Oklahoma State University is developing a Tornado Intercept Aircraft, “a jet-powered fixed-wing vehicle we’re using to push the boundaries of the art of the possible,” Jacob said. The 18-pound aircraft has a 44-inch wingspan and can reach speeds of more than 150 miles per hour. “It’s designed to be car-launched—it sits on top of a storm-chasing vehicle,” he said.

The aircraft is made of Kevlar. “It’s not designed to fly into a tornado, but in the severe weather near a tornado, where we still expect to see a lot of high winds and debris lifted up by the wind,” Jacob noted.

Improving weather forecasts with drones may also end up making life easier for drones, as “smaller UAS are more susceptible to weather,” Pinto said. NASA is funding a project called WINDMAP (Weather Intelligent Navigation Data and Models for Aviation Planning) to use multiple aircraft types to gather atmospheric data and generate real-time weather forecasts they can use, Pinto explained.

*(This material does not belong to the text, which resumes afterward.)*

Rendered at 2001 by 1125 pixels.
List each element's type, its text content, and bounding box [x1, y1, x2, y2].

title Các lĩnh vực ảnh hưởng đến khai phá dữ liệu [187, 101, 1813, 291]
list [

In addition, WINDMAP aims to have drones map out wind conditions in rural and eventually urban locations for drone delivery and urban air taxis, “which are really susceptible to wind conditions, such as the urban canyon effect in big cities, where lots of winds can change quickly,” said Jacob, the program’s principal investigator.

As drone use expands, “I would like to see partnerships between the weather community and commercial drone companies to get data from their aircraft,” Pinto said. “We can then incorporate their data into models to improve prediction, especially for the next 12 to 24 hours. Commercial drones could provide part of the solution for the weather predictions they need.”